Well, not exactly. It’s not a scam because you aren’t being asked to pay money directly or dishonestly. What you are being asked to do is buy everything from the Ginny Dye’s affiliate links; she then returns a portion of the commission to you. In that sense every “Power Mall” is Ginny’s. Every Power Mall “owner” has the exact same store because they’re all her affiliate links. Retailers don’t let affiliates purchase for themselves through their own links, so the links in your mall have to be someone else’s: they’re Ginny’s.
You can see this is true by looking at the promised commissions, Buy.com’s affiliate program (unrelated to MPM) offers 3-10% commission, depending on purchases. But Ginny, the founder of My Power Mall is only offering “UP TO” 7% commission for Buy.com purchases. Gap.com offers 4-6% back, but at most you can get “up to” 4.2% back through MPM. And the list continues:
- Old Navy: 4% through their affiliate program, 2.8% through MPM
- Boscov’s: 5% normally, 3.5% through MPM
- Bidz.com: 10% normally, “up to” 7% at MPM
- and on, and on, and on
Why would anyone buy from My Power Mall?
I might not be the ideal target customer because I hate to shop. I’m not one to go wander around in a store and just look to see if something catches my fancy. When I go into a store, I know exactly what I want, how much it costs, and ideally, where it’s located in the store. If I can’t be in and out in five minutes, I start to get panicky. I’ve been known to burst out of emergency exits, screaming and setting off alarms. MPM has an impressive array of stores and products; you can buy 99% of everything you’d ever want there. The problem is price. I logged on and shopped for a few things I’ll be buying in the near future.

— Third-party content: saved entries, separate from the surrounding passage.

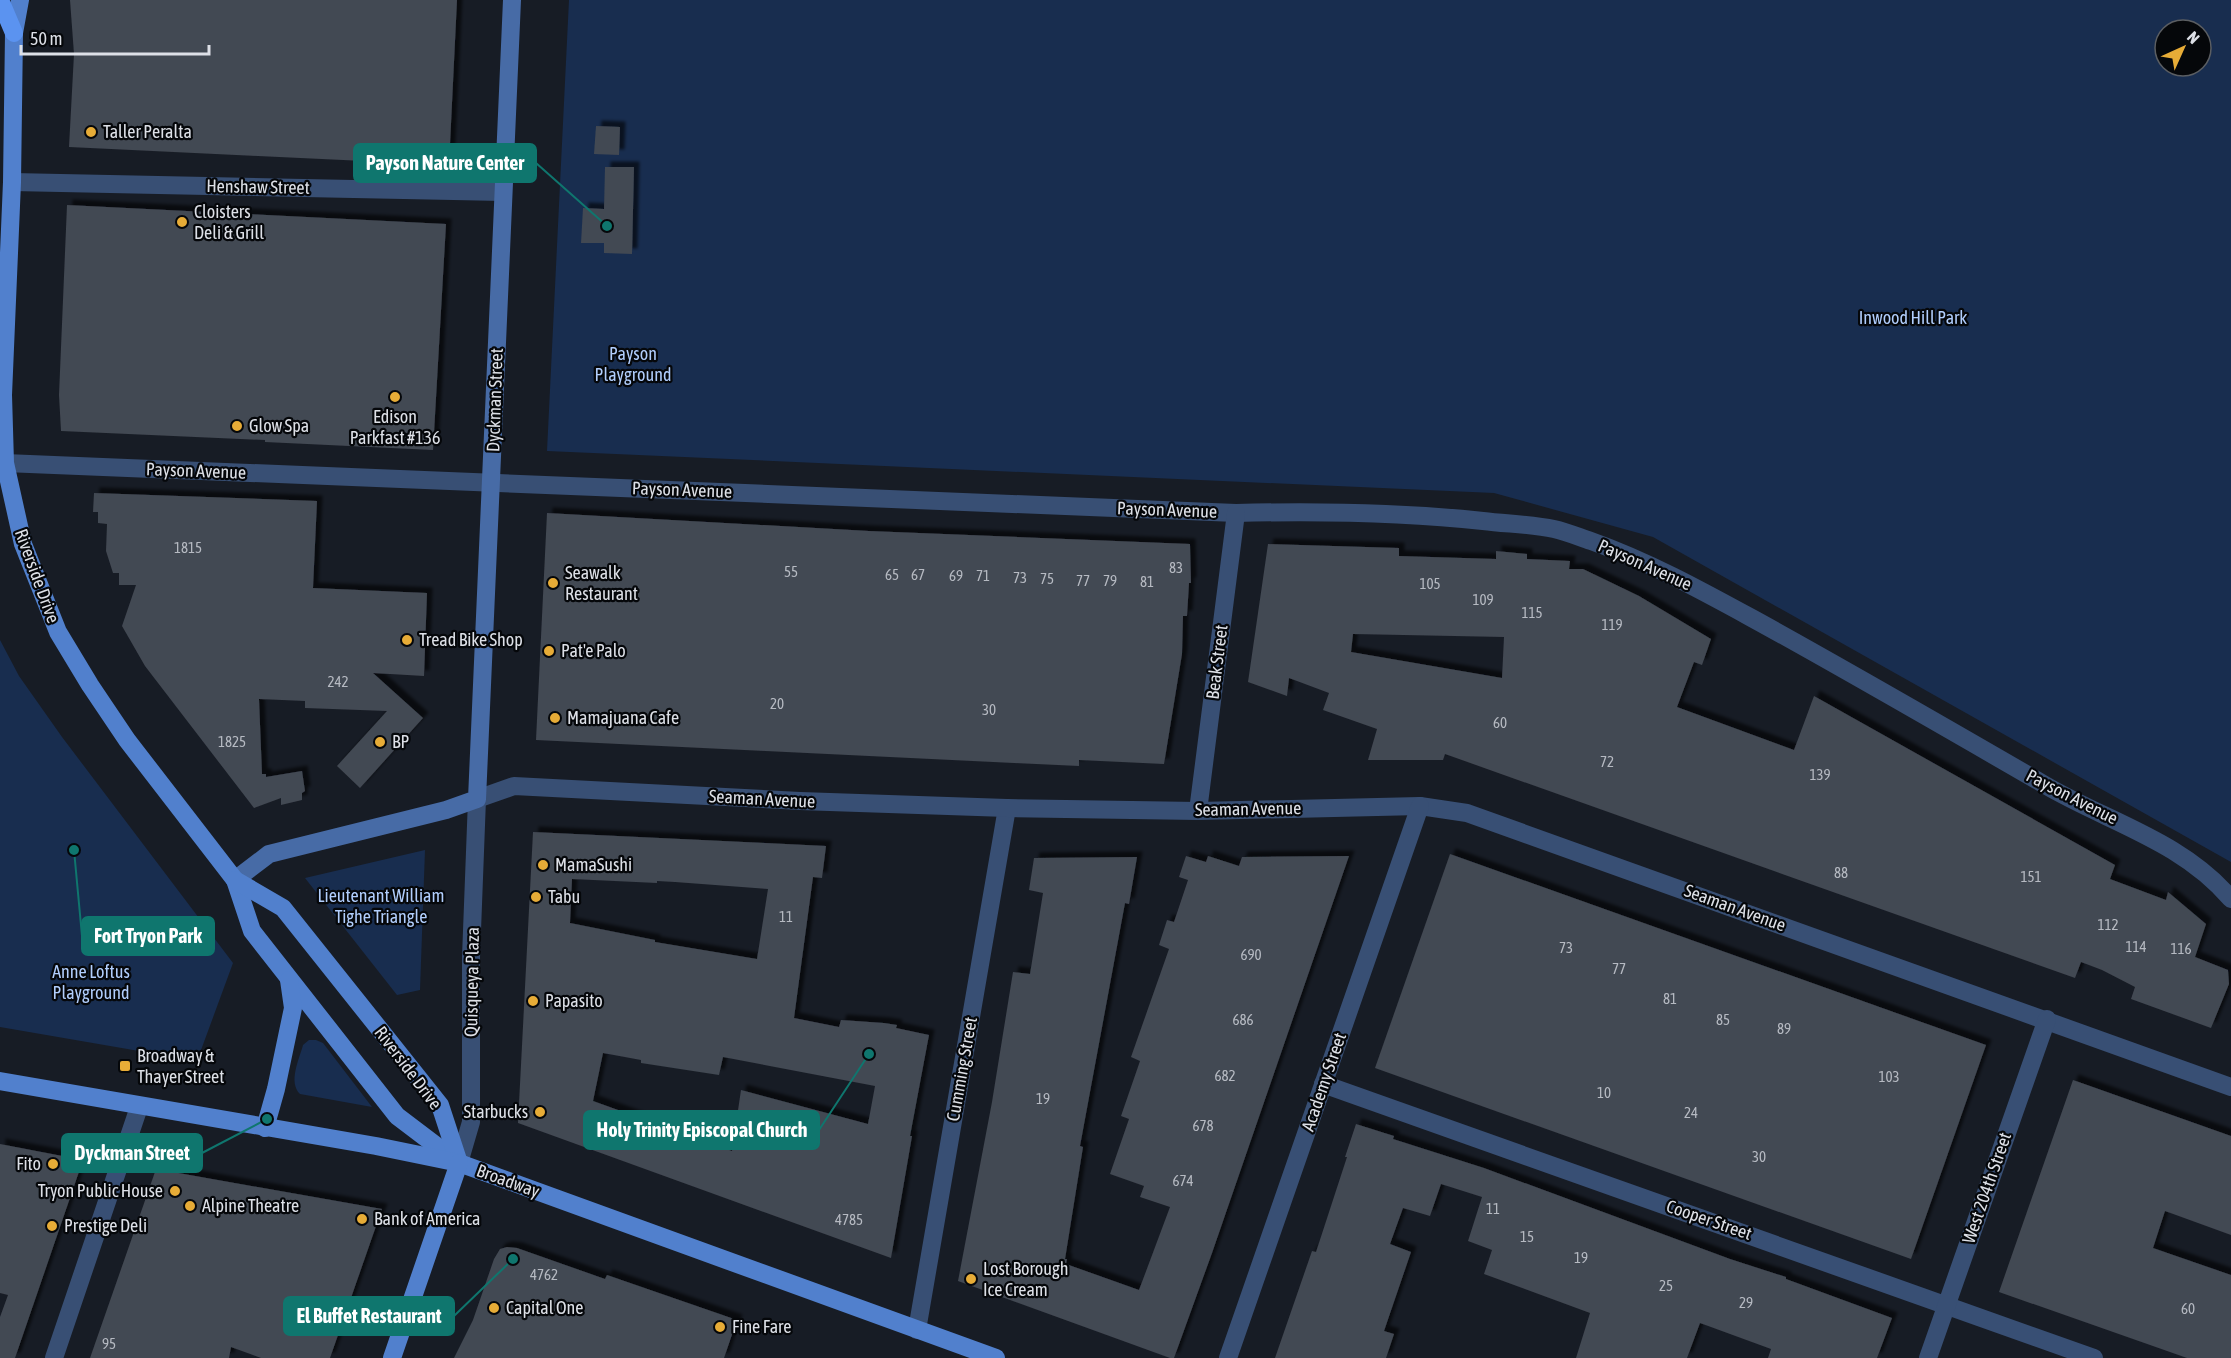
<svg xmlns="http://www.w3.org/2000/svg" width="2231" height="1358" font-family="'Asap Condensed',sans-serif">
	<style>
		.green { fill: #182d4f; fill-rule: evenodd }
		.building { fill: #424852; fill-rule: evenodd; filter: url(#shadow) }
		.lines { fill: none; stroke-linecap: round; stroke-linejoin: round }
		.pedestrian { stroke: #384f74; stroke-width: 18 }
		.minor { stroke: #384f74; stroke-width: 18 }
		.tertiary { stroke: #384f74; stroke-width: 18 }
		.secondary { stroke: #476ba6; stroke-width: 18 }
		.primary { stroke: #5180cd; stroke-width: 18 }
		.motorway { stroke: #5b93f0; stroke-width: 18 }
		.poi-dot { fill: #e7ac37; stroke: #05070a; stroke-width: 2 }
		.labels { text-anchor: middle; stroke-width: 4.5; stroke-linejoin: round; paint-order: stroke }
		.number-label { font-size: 15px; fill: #b6bac2 }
		.poi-label { font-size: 18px; fill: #dde0e7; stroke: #05070a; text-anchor: start }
		.street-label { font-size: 18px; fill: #dde0e7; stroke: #05070a }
		.park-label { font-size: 18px; fill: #b1cefd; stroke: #05070a }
		.leader { fill: none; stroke: #0f766e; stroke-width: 2 }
		.callout-dot { fill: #0f766e; stroke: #05070a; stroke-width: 2 }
		.callout { fill: #0f766e; stroke: #0f766e; stroke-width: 2 }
		.callout-label { font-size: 20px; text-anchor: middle; font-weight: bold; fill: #fff }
	</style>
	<defs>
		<filter id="shadow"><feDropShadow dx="5.5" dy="-5.5" stdDeviation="1.5" flood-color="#0009"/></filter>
	</defs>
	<rect width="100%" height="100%" fill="#171c25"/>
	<!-- green -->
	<g class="green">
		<path d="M569,0H2231V862L1653,537L1494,493L547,451ZM2165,30H2201V66H2165Z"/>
		<polygon points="0,640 19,676 62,737 233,963 197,1061 0,1027"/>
		<polygon points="425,850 420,990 397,995 305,878"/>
		<path d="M309,1040H316L323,1043L372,1107L300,1094C288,1082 299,1060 303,1045Z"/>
	</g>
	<!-- building -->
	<g class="building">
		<polygon points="70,0 457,0 449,165 69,147 74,54"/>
		<polygon points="596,126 620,127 619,155 594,154"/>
		<polygon points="605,167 634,167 632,254 604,253 604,243 581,243 583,208 604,209"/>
		<polygon points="67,205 446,224 433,450 265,442 265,440 61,431 59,395"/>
		<polygon points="94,493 317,501 313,588 427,593 424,676 373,673 423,718 360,788 337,766 387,711 305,708 305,701 259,699 262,774 266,774 266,777 302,771 305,791 302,793 302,800 281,805 281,798 254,808 145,666 122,626 136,585 119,585 119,573 113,573 106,551 107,524 98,523 98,512 93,512"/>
		<polygon points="547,513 869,531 1190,544 1191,583 1189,583 1187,616 1183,616 1182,654 1164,764 1079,760 1079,766 536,740"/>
		<path d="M1268,544L1399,548V556L1496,559V551L1527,554V559L1570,561L1569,569H1583L1639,596L1711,639L1702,665L1694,662L1677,707L1794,750L1814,696L2115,865L2110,879L2166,900L2168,892L2206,924L2195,957L2228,970L2229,984L2211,1028L2131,999L2135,987L2102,970L2081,962L2075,978L1445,754L1443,760H1368L1377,729L1323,710L1329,693L1289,678L1287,696L1248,682ZM1353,634L1504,637L1502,678L1351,652Z"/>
		<path d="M533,832L826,846L822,878L813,877L794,1018L839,1027L841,1020L884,1023L897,1025L896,1028L929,1035L910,1136H912L891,1258L518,1123ZM572,879L657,883V881L675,882L768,889L757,959L655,942V940L570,923ZM603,1053L641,1060V1063L719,1075L723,1057L875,1086L868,1124L741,1090L732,1151L593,1101Z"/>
		<polygon points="1450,854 1986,1045 1911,1259 1375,1068"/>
		<polygon points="1186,856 1206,862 1208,856 1239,866 1242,857 1349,856 1212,1253 1174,1358 1170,1358 958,1281 992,1102 1013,972 1030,974 1043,893 1029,890 1034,858 1137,857 1129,904 1125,903 1080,1146 1083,1147 1065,1259 1067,1259 1066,1264 1139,1290 1170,1207 1140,1197 1144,1186 1110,1174 1129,1119 1121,1116 1140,1061 1131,1057 1169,949 1159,945 1167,920 1174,922 1188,880 1179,877"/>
		<polygon points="2073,1080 2231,1136 2231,1235 2165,1211 2153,1248 2231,1275 2231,1358 2187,1358 1999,1292"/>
		<polygon points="1356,1124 1394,1136 1393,1139 1484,1168 1730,1259 1786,1277 1786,1279 1892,1318 1877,1358 1768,1358 1771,1349 1700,1323 1687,1358 1576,1358 1590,1313 1484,1274 1492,1250 1468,1241 1482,1197 1441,1184 1430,1216 1403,1208 1390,1244 1411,1252 1384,1331 1394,1334 1386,1358 1275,1358 1312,1251 1316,1252 1347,1157 1345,1157"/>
		<polygon points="0,1144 83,1160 15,1358 0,1358 0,1317 8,1295 0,1293"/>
		<polygon points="156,1169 382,1209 330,1358 261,1358 231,1347 229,1358 90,1358"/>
		<polygon points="507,1247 517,1248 605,1279 607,1275 737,1320 724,1358 454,1358 473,1320 494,1259 500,1249"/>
	</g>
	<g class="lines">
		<!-- pedestrian -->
		<polyline class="pedestrian" points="459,1163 471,1122 471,957 477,799"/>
		<!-- minor -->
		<g class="minor">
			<polyline points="12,182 503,192"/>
			<path d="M5,463L1236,513C1319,511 1401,512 1483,521C1506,524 1532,524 1554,529C1567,532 1579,537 1591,541C1650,562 1704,592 1759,622C1855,675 1950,730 2045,785C2108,822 2182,841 2231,899"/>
			<polyline points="1198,811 1236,513"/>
			<polyline points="1323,1084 2094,1358"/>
			<polyline points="917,1330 1007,808"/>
			<polyline points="54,1358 139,1107"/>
		</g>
		<!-- tertiary -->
		<g class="tertiary">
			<polyline points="477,799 514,786 800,801 1007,808 1198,811 1420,806 1467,813 2231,1087"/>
			<polyline points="1228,1358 1420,806"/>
			<polyline points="1928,1358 2047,1019"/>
		</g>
		<!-- secondary -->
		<polyline class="secondary" points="235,880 269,854 446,810 477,799 512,0"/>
		<!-- primary -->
		<g class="primary">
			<polyline points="20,0 14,33 12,182 3,395 5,463 23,544 58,632 90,685 127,740 235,880 252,931 397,1116 459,1163"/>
			<polyline points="235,880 283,908 440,1105 459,1163"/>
			<polyline points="0,1081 376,1146 459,1163 996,1358"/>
			<polyline points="265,1128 276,1089 293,1008 289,980"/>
			<polyline points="392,1358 459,1163"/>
		</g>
		<!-- motorway -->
		<polyline class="motorway" points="0,0 14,33"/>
	</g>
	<!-- markers -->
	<g class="poi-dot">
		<circle cx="91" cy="132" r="6"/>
		<circle cx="182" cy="222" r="6"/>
		<circle cx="395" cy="397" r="6"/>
		<circle cx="237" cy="426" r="6"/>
		<circle cx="553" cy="583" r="6"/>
		<circle cx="407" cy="640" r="6"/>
		<circle cx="549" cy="651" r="6"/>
		<circle cx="555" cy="718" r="6"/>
		<circle cx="380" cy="742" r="6"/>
		<circle cx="543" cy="865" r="6"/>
		<circle cx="536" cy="897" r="6"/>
		<circle cx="533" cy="1001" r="6"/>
		<rect x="119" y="1060" width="12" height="12" rx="3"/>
		<circle cx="540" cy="1112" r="6"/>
		<circle cx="53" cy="1164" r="6"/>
		<circle cx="175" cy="1191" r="6"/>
		<circle cx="190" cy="1206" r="6"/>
		<circle cx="362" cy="1219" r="6"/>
		<circle cx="52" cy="1226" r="6"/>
		<circle cx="971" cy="1279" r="6"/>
		<circle cx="494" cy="1308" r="6"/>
		<circle cx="720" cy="1327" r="6"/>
	</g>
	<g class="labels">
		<!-- number labels -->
		<g class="number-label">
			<text x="188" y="553">1815</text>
			<text x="1176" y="573">83</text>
			<text x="791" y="577">55</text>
			<text x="892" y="580">65</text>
			<text x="918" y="580">67</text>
			<text x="956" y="581">69</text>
			<text x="983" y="581">71</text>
			<text x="1020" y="583">73</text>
			<text x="1047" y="584">75</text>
			<text x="1083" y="586">77</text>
			<text x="1110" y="586">79</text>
			<text x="1147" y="587">81</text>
			<text x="1430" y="589">105</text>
			<text x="1483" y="605">109</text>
			<text x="1532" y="618">115</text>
			<text x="1612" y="630">119</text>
			<text x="338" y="687">242</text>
			<text x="777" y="709">20</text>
			<text x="989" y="715">30</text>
			<text x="1500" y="728">60</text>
			<text x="232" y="747">1825</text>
			<text x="1607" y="767">72</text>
			<text x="1820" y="780">139</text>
			<text x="1841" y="878">88</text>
			<text x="2031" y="882">151</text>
			<text x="786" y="922">11</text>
			<text x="2108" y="930">112</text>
			<text x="2136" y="952">114</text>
			<text x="1566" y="953">73</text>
			<text x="2181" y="954">116</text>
			<text x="1251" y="960">690</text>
			<text x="1619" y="974">77</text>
			<text x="1670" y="1004">81</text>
			<text x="1243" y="1025">686</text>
			<text x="1723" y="1025">85</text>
			<text x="1784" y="1034">89</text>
			<text x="1225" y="1081">682</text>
			<text x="1889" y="1082">103</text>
			<text x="1604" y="1098">10</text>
			<text x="1043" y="1104">19</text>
			<text x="1691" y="1118">24</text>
			<text x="1203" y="1131">678</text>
			<text x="1759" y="1162">30</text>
			<text x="1183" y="1186">674</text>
			<text x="1493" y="1214">11</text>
			<text x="849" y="1225">4785</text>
			<text x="1527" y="1242">15</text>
			<text x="1581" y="1263">19</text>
			<text x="544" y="1280">4762</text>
			<text x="1666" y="1291">25</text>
			<text x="1746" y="1308">29</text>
			<text x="2188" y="1314">60</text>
			<text x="109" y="1349">95</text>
		</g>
		<!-- poi labels -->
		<g class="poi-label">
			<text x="103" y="138">Taller Peralta</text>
			<text x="194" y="218">Cloisters<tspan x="194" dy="21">Deli &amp; Grill</tspan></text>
			<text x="395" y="423" text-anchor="middle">Edison<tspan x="395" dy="21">Parkfast #136</tspan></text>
			<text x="249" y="432">Glow Spa</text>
			<text x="565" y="579">Seawalk<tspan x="565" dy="21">Restaurant</tspan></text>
			<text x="419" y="646">Tread Bike Shop</text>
			<text x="561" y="657">Pat'e Palo</text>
			<text x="567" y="724">Mamajuana Cafe</text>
			<text x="392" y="748">BP</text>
			<text x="555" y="871">MamaSushi</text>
			<text x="548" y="903">Tabu</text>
			<text x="545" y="1007">Papasito</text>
			<text x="137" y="1062">Broadway &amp;<tspan x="137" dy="21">Thayer Street</tspan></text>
			<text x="528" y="1118" text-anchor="end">Starbucks</text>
			<text x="41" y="1170" text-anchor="end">Fito</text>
			<text x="163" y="1197" text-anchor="end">Tryon Public House</text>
			<text x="202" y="1212">Alpine Theatre</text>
			<text x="374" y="1225">Bank of America</text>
			<text x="64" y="1232">Prestige Deli</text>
			<text x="983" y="1275">Lost Borough<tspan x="983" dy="21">Ice Cream</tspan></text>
			<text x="506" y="1314">Capital One</text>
			<text x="732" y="1333">Fine Fare</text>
		</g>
		<!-- street labels -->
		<g class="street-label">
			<text transform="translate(258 187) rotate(1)" y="6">Henshaw Street</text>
			<text transform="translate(495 400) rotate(-88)" y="6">Dyckman Street</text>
			<text transform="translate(196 471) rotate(2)" y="6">Payson Avenue</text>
			<text transform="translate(682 490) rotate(2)" y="6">Payson Avenue</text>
			<text transform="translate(1167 510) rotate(2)" y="6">Payson Avenue</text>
			<text transform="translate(1645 565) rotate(24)" y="6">Payson Avenue</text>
			<text transform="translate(37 576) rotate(70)" y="6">Riverside Drive</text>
			<text transform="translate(1217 662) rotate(-83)" y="6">Beak Street</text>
			<text transform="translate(2072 797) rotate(27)" y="6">Payson Avenue</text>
			<text transform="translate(762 799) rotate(3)" y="6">Seaman Avenue</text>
			<text transform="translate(1248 809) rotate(-1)" y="6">Seaman Avenue</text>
			<text transform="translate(1735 908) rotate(20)" y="6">Seaman Avenue</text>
			<text transform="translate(472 982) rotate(-89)" y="6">Quisqueya Plaza</text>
			<text transform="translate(408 1068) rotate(53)" y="6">Riverside Drive</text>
			<text transform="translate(962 1069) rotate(-80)" y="6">Cumming Street</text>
			<text transform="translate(1324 1082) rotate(-71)" y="6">Academy Street</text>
			<text transform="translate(508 1181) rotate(20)" y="6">Broadway</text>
			<text transform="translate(1987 1188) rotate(-71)" y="6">West 204th Street</text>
			<text transform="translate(1709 1220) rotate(19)" y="6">Cooper Street</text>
		</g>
		<!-- park labels -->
		<g class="park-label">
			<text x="1913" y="324">Inwood Hill Park</text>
			<text x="633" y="360">Payson<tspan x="633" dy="21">Playground</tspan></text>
			<text x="381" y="902">Lieutenant William<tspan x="381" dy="21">Tighe Triangle</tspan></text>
			<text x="91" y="978">Anne Loftus<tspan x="91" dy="21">Playground</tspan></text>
		</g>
	</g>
	<!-- callouts -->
	<path class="leader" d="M607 226L536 163M74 850L82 936M869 1054L819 1130M267 1119L202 1153M513 1259L454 1316"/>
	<g class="callout-dot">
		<circle cx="607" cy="226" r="6"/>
		<circle cx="74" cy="850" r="6"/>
		<circle cx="869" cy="1054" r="6"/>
		<circle cx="267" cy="1119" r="6"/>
		<circle cx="513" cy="1259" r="6"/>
	</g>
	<g class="callout">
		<rect x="354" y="144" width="182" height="38" rx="6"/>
		<rect x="82" y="917" width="132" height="38" rx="6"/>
		<rect x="584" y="1111" width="235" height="38" rx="6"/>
		<rect x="62" y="1134" width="140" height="38" rx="6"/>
		<rect x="284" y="1297" width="170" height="38" rx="6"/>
	</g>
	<g class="callout-label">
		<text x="445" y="170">Payson Nature Center</text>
		<text x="148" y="943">Fort Tryon Park</text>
		<text x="702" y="1137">Holy Trinity Episcopal Church</text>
		<text x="132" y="1160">Dyckman Street</text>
		<text x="369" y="1323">El Buffet Restaurant</text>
	</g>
	<!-- north arrow -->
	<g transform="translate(2183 48) rotate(45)"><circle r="28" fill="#05070a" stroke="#5b5e62" stroke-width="1.5"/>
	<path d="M0-4.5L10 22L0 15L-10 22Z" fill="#e7ac37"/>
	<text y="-9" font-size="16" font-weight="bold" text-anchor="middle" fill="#dde0e7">N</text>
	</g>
	<!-- scale -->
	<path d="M21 45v9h188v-9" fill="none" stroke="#dde0e7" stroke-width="3"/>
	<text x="30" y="45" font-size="18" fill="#dde0e7" stroke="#05070a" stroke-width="4.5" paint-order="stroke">50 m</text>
</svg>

Here’s what I found:
|Product||MPM Price||Other Retailer Price|
|HP ink cartridge 21||$12.95|
+ $4.95 shipping
– $2.71 commission
|$14.99 @ OfficeMax|
|Boys Adrift, by Leonard Sax||$20 via Barnes & Noble |
– 0.28 commission
|$14.48 @ half.com|
+ $4 shipping
|Western Digital 250Gig external hard drive||$119 via Circuit City |
+$7.20 sales tax
– 2.49 commission
|$79.99 @ Newegg.com|
+ $7.81 shipping
These price comparisons are actually generous because the commission comes back to you later in the form of a check from My Power Mall, not as a discount at the time of purchase. I’ve done some stupid things in my financial history, but paying $40 more than I have to in the hopes of getting part of that back later is not one of them.
I signed up for My Power Mall on Aug 25. Between the time I signed up and the writing of this post on Aug 29, I have received 9 email messages from My Power Mall! Oh, I realize they’re trying to help me “succeed,” but fer cryin’ out loud, Ginny, it’s not like we’re married or somethin’. I’m just not feelin’ you like that, you know? I’m sorry, but it’s you, not me.
Good intentions? Maybe, but still a waste of time
The only way you’re going to make money with My Power Mall is if you have a full downline and everyone in it buys their stuff at their Power Mall. But as I’ve said, there’s no incentive to do that because the prices suck once you pay for shipping. And while you’re building your downline, you’ll be paying a premium price for everything. It’s a sustainable business model only for those that own the company and get a small cut of everyone’s efforts.